◆ What you should do
Once the line containing "Pachuca-Huejutla" is found in the records below, return it and each following line exactly, up to and including the line containing "BERITA TERKAIT", and nothing else.

Page-level text extractions:
****************

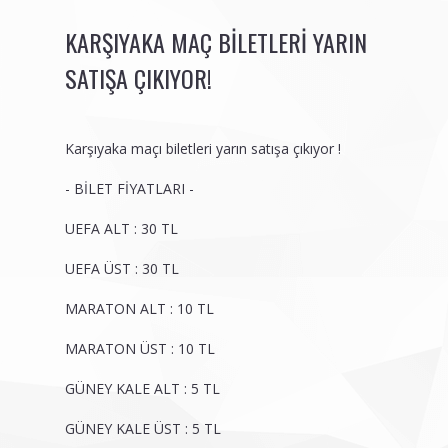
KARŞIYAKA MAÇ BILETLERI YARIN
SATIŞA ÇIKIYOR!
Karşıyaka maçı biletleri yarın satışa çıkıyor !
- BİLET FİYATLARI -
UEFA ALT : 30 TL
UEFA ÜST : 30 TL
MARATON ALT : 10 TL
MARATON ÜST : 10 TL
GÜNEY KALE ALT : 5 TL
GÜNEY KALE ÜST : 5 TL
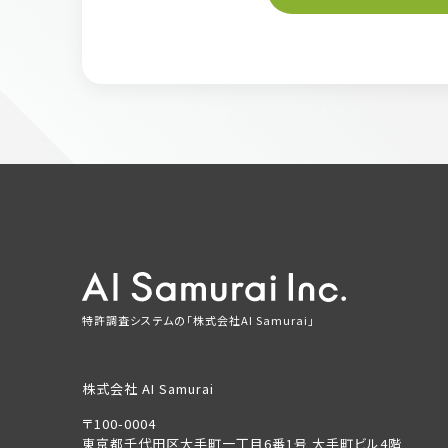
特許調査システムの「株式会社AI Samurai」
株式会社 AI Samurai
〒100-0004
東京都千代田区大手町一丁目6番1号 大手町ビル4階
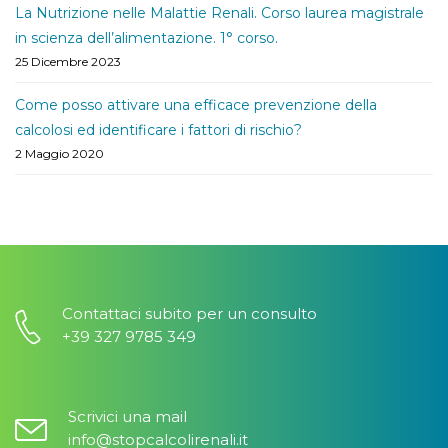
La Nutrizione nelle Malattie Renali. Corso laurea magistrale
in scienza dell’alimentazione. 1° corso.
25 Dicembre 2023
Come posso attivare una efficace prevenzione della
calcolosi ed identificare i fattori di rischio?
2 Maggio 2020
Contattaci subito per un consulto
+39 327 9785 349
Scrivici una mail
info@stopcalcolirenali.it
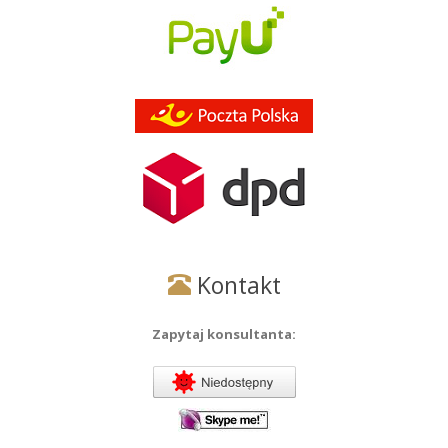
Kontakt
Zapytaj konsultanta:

****************

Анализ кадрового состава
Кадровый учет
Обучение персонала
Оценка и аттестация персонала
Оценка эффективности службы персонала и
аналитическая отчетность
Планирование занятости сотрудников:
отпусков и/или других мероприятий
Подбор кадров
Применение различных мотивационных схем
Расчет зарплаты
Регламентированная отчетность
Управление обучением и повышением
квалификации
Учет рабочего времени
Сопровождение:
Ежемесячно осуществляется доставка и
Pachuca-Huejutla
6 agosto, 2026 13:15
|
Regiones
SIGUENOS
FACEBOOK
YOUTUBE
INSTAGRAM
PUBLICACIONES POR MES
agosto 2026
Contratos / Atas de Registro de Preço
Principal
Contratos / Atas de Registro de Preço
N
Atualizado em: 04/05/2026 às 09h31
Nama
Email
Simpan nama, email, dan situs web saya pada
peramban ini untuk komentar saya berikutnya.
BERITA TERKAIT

****************

◆ Task answer
Pachuca-Huejutla
6 agosto, 2026 13:15
|
Regiones
SIGUENOS
FACEBOOK
YOUTUBE
INSTAGRAM
PUBLICACIONES POR MES
agosto 2026
Contratos / Atas de Registro de Preço
Principal
Contratos / Atas de Registro de Preço
N
Atualizado em: 04/05/2026 às 09h31
Nama
Email
Simpan nama, email, dan situs web saya pada
peramban ini untuk komentar saya berikutnya.
BERITA TERKAIT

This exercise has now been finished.